§ **Exercise instructions**:
Reproduce the passage of the article on "Nishmat Tzedek" starting with "[additional-authors]" and going on through "in November 1993.".

§ **Quoted passage**:
══════════
Chayim Frenkel, cantor at Kehillat Israel in Pacific Palisades, conceived \"Nishmat Tzedek\" (\"A Righteous Soul\") in 1993 after his brother Tzvi, 39, died suddenly, the victim of an undetected blood disease.
[additional-authors]
August 28, 2003

A project that began 10 years ago as a tribute to a dead brother has been expanded as a memorial to the victims of terrorist attacks in Israel.

Chayim Frenkel, cantor at Kehillat Israel in Pacific Palisades, conceived “Nishmat Tzedek” (“A Righteous Soul”) in 1993 after his brother Tzvi, 39, died suddenly, the victim of an undetected blood disease.

He commissioned his friend, Meir Finkelstein, then cantor at Sinai Temple in Westwood, to write new settings for the liturgical passages of the Yizkor memorial service. The cycle — set for solo voices, choir and orchestra — filled with soaring melodies and lush harmonies, was first performed in November 1993.

More recently, the current intifada and the pain it has caused spurred the two cantors to revisit their collaboration and produce a new CD “Nishmat Tzedek.”

“Meir and I realized that we needed to make more of an impact than the few dollars we could give to Jews in crisis, using Meir’s talent as a composer and my talents as a chazzan and producer,” Frenkel told The Journal. “It was important to give these families something that would help them on the road to recovery.”

To that end, Finkelstein, currently senior cantor at Congregation Beth Tzedec in Toronto, composed three more movements for what he calls a “choral symphony,” including a setting of “Avinu Shebashamayim,” the prayer for the State of Israel found in most contemporary siddurim.

While pieces such as “Mima’amakim” (“Out of the depths I called”), “Kaddish,” and “Eil Malei Rachamim” are somber in tone, much of the music is optimistic in sound and impact, expressing hope rather than dwelling on the sorrows caused by death.
══════════
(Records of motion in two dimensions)

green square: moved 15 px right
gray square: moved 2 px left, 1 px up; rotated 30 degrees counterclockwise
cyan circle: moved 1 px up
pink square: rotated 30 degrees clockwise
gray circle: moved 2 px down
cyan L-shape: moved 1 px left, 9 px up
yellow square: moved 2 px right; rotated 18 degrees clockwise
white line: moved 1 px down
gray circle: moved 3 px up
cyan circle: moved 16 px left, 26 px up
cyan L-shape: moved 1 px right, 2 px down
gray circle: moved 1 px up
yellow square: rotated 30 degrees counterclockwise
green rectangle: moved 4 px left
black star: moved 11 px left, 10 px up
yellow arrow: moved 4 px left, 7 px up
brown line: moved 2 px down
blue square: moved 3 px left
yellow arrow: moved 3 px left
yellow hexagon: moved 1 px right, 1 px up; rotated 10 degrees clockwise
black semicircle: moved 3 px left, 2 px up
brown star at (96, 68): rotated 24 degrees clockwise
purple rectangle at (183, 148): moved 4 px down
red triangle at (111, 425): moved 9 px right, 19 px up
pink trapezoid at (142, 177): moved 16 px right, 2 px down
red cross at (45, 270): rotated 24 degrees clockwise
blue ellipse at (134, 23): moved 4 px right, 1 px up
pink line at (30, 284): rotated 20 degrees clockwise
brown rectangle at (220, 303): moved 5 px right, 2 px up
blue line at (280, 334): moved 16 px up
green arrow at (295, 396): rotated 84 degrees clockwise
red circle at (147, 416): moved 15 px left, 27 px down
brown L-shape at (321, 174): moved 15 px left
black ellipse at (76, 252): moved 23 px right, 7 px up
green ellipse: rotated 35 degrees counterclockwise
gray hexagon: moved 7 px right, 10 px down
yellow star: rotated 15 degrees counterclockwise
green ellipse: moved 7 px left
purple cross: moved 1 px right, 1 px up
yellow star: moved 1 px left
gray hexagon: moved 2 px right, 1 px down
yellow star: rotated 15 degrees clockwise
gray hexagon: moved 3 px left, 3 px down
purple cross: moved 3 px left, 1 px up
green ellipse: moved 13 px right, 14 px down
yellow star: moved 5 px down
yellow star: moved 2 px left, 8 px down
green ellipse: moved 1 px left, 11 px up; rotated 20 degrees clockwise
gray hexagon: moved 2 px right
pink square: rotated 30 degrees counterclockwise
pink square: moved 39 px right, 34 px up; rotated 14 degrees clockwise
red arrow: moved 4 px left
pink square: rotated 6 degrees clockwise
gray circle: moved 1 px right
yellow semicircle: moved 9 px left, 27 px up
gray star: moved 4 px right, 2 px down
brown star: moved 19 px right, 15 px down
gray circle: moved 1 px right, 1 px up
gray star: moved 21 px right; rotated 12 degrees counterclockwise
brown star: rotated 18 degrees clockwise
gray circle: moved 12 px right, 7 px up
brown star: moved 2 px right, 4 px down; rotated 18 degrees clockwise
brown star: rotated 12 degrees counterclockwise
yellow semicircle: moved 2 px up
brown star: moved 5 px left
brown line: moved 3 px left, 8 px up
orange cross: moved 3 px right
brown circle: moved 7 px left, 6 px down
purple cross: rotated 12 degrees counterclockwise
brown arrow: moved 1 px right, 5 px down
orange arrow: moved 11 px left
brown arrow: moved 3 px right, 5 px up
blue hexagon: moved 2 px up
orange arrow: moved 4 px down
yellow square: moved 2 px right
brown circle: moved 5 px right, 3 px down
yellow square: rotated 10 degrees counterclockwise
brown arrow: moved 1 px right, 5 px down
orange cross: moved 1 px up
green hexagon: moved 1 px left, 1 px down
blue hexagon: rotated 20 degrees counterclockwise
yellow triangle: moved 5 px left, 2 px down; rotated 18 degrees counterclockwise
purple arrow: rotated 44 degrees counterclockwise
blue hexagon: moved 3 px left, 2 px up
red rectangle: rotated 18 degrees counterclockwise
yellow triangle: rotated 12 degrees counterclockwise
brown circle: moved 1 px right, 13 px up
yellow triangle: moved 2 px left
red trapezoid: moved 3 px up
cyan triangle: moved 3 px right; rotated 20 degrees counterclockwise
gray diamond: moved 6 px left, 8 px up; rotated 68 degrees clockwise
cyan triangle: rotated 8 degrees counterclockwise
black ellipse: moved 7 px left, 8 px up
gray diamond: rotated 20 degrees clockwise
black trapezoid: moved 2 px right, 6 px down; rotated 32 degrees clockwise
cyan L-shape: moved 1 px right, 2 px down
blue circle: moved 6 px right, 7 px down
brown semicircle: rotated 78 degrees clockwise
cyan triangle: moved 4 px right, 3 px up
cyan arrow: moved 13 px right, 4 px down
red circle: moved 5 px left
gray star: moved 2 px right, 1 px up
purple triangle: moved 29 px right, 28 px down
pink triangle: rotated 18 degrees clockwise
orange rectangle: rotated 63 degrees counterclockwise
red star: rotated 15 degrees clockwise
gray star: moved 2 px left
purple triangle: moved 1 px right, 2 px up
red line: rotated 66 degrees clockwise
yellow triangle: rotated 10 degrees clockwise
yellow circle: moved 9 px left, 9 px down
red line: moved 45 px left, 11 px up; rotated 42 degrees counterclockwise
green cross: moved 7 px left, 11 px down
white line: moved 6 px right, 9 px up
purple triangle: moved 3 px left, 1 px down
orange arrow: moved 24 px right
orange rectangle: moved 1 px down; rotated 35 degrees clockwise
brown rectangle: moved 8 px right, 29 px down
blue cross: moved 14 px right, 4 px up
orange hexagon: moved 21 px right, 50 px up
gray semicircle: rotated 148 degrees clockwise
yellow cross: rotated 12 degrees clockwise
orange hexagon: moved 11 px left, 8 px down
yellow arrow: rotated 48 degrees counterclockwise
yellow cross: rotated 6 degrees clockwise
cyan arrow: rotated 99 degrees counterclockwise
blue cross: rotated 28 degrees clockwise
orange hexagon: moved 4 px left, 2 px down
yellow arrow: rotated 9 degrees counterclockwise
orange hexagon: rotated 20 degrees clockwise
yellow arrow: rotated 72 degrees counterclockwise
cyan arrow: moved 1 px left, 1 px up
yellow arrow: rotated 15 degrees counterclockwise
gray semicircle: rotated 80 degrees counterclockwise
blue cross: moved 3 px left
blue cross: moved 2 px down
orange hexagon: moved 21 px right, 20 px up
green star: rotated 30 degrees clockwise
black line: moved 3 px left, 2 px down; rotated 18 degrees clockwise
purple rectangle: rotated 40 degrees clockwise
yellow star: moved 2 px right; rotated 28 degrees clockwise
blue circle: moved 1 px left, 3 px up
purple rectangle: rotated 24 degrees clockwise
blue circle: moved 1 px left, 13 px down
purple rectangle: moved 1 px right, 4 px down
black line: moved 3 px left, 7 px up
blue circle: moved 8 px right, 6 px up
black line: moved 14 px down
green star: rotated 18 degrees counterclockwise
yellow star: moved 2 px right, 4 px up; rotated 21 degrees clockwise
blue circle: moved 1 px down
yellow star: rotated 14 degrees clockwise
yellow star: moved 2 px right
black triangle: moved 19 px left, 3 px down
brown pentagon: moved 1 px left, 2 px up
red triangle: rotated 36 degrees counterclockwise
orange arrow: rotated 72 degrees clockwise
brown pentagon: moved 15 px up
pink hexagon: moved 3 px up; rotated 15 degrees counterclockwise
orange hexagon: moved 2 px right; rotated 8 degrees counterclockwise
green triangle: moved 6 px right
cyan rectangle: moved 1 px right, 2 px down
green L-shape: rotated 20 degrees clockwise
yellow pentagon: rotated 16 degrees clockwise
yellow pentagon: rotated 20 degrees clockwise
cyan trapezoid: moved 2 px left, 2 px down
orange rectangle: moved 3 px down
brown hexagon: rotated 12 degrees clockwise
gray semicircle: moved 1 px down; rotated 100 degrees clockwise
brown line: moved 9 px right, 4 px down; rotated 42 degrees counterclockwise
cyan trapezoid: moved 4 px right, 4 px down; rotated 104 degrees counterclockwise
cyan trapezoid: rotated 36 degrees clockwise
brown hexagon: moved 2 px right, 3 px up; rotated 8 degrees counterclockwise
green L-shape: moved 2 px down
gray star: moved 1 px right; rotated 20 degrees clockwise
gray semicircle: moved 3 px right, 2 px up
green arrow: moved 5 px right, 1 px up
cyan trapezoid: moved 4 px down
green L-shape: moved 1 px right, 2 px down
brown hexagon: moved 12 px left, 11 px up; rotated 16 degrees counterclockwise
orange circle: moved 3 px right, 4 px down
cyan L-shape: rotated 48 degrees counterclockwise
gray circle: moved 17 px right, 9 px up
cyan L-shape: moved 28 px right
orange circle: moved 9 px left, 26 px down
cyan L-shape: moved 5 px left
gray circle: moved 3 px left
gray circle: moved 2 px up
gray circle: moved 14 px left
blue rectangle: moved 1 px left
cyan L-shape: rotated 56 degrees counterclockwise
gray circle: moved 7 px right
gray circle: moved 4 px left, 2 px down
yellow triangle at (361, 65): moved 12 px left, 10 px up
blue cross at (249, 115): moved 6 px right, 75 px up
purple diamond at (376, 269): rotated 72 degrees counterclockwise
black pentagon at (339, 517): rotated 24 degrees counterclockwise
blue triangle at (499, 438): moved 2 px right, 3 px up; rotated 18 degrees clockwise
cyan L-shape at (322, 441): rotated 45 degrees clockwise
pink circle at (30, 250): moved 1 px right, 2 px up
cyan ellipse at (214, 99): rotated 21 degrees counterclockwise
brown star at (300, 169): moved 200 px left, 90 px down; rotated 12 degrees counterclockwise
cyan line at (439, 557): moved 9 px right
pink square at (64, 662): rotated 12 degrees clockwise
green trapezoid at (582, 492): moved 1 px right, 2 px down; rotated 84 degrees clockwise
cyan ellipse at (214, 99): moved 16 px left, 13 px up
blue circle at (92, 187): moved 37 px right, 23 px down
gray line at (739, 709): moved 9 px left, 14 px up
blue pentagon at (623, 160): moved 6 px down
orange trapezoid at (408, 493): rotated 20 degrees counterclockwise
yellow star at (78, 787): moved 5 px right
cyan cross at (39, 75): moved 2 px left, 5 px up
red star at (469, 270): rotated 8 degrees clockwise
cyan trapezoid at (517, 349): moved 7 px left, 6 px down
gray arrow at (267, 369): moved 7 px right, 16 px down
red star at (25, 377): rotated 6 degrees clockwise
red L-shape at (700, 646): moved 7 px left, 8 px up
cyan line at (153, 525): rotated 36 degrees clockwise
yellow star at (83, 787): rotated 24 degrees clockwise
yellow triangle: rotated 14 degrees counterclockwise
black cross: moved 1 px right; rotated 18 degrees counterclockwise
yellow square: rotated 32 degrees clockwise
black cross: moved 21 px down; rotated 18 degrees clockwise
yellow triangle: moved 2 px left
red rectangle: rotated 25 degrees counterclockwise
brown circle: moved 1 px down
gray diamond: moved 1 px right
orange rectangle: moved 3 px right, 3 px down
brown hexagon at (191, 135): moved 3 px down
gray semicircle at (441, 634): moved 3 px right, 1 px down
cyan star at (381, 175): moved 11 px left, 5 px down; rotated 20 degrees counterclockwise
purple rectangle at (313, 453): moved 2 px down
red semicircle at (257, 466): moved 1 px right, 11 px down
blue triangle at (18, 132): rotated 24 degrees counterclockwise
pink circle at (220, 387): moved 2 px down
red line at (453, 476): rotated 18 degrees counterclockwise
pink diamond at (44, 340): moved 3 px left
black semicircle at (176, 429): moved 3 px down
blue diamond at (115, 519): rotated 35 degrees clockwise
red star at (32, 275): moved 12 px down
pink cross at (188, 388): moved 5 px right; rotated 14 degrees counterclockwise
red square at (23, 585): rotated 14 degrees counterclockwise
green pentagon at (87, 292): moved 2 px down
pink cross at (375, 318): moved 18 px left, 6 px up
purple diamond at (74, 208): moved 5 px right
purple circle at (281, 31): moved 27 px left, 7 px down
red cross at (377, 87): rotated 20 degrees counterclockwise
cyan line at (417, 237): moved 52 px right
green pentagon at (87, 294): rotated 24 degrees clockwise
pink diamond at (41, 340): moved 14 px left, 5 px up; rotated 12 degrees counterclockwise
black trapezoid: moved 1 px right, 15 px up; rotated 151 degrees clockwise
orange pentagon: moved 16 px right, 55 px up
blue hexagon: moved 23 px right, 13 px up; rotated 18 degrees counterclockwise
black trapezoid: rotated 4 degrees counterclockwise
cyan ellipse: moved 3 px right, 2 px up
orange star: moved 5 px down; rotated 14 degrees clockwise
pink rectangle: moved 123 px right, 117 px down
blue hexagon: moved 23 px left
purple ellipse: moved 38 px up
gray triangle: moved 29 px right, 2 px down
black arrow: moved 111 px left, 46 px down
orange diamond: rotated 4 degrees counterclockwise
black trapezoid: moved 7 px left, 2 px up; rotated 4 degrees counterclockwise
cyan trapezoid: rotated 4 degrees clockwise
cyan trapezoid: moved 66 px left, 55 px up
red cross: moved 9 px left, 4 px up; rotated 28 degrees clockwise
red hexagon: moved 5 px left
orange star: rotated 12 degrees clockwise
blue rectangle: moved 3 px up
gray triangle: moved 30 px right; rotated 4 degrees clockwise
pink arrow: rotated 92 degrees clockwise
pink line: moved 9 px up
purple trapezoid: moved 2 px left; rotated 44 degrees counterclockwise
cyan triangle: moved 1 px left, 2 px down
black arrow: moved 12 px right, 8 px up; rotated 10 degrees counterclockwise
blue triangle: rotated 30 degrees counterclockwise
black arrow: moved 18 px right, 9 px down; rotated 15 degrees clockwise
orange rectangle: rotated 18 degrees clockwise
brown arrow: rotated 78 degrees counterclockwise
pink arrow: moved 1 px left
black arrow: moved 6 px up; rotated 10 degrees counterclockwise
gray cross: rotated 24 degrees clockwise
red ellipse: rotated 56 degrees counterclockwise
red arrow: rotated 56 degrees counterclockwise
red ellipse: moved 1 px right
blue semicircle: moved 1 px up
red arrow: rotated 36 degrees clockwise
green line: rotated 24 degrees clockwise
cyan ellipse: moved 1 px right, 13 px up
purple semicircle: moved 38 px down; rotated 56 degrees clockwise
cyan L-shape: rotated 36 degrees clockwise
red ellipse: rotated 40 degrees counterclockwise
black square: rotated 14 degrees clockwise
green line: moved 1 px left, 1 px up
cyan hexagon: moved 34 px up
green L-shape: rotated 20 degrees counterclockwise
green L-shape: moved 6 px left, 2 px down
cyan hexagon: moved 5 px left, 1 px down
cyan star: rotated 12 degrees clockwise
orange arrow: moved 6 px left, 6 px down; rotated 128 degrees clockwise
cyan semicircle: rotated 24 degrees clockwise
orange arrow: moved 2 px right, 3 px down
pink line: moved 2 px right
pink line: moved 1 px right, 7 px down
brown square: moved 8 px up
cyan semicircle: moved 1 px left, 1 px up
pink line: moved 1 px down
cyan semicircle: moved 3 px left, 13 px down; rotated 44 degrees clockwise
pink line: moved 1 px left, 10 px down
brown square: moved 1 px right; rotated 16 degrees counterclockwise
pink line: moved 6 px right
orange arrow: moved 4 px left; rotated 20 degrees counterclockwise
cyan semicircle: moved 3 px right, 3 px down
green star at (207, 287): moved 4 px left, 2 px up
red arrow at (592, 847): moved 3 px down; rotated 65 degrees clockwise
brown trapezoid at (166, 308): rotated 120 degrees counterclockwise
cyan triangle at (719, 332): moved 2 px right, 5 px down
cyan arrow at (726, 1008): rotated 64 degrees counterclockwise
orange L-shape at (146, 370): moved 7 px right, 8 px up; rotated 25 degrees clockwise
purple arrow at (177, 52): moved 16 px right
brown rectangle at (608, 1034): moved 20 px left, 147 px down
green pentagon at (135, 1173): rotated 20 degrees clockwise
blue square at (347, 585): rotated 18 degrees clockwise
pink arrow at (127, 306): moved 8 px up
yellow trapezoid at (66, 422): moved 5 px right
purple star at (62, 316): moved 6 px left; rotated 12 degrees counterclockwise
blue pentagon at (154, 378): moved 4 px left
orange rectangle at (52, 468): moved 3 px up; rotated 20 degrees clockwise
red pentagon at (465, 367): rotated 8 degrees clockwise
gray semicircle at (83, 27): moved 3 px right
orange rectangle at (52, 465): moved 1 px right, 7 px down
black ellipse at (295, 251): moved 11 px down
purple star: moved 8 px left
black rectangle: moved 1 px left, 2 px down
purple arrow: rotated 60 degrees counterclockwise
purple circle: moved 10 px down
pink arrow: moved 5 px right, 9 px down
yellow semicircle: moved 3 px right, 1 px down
══════════
§ **Result of this task**:
[additional-authors]
August 28, 2003

A project that began 10 years ago as a tribute to a dead brother has been expanded as a memorial to the victims of terrorist attacks in Israel.

Chayim Frenkel, cantor at Kehillat Israel in Pacific Palisades, conceived “Nishmat Tzedek” (“A Righteous Soul”) in 1993 after his brother Tzvi, 39, died suddenly, the victim of an undetected blood disease.

He commissioned his friend, Meir Finkelstein, then cantor at Sinai Temple in Westwood, to write new settings for the liturgical passages of the Yizkor memorial service. The cycle — set for solo voices, choir and orchestra — filled with soaring melodies and lush harmonies, was first performed in November 1993.